In the course of this article, we have examined several Internet-centric firewall designs in an attempt to meet security and performance requirements of multitier applications. In all scenarios, servers hosting application components were separated from the company's corporate network used to conduct internal business, as an initial step to segregate resources with different security requirements. To tightly control interactions between the application's tiers, we looked at hosting tiers of the application on dedicated subnets. By deploying firewalls in series, we were able to significantly increase the difficulty of obtaining unauthorized access to sensitive resources from the Internet. At the same time, each firewall layer increased the design's complexity, contributing to the cost of deploying and maintaining the infrastructure, and increasing the likelihood that it will be misconfigured.
The network design appropriate for your environment depends on the nature of your application and the risks that you are trying to mitigate by setting up a security perimeter around your servers.
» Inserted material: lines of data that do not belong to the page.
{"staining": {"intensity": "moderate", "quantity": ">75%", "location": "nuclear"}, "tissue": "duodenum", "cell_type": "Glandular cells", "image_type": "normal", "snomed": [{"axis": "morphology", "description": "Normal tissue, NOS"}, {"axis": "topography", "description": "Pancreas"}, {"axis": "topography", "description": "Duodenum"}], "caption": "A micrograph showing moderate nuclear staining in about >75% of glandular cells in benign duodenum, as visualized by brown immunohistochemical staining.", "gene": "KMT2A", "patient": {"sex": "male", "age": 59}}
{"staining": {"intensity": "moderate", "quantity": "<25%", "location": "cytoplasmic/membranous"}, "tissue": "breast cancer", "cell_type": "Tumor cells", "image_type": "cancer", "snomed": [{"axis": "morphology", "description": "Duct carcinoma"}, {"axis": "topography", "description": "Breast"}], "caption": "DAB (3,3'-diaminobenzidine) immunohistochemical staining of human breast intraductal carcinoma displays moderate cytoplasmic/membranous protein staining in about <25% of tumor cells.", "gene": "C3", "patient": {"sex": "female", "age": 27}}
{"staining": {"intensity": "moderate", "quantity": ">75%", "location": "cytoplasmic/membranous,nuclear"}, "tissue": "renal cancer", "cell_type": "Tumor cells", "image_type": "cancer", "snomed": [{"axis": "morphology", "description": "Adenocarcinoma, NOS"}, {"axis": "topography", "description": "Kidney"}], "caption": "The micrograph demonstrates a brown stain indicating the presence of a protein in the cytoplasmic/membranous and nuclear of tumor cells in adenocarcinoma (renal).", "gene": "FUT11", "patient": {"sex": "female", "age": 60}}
As we discussed, relying on a single firewall or combining application tiers into a single subnet often decreases the amount of control that you have over how application components are accessed.
However, beware of jumping to a design that incorporates three firewalls in series without first considering less expensive alternatives. In this article, we only touched upon some of the many ways of deploying firewalls with respect to each other, and we did not to examine the relationship between firewalls and other perimeter-defense devices. When designing your network, consider how other components of its perimeter, such as intrusion-detection systems, routers, and VPNs, may impact security of the infrastructure, and select a design that matches your application's architecture and your company's business needs.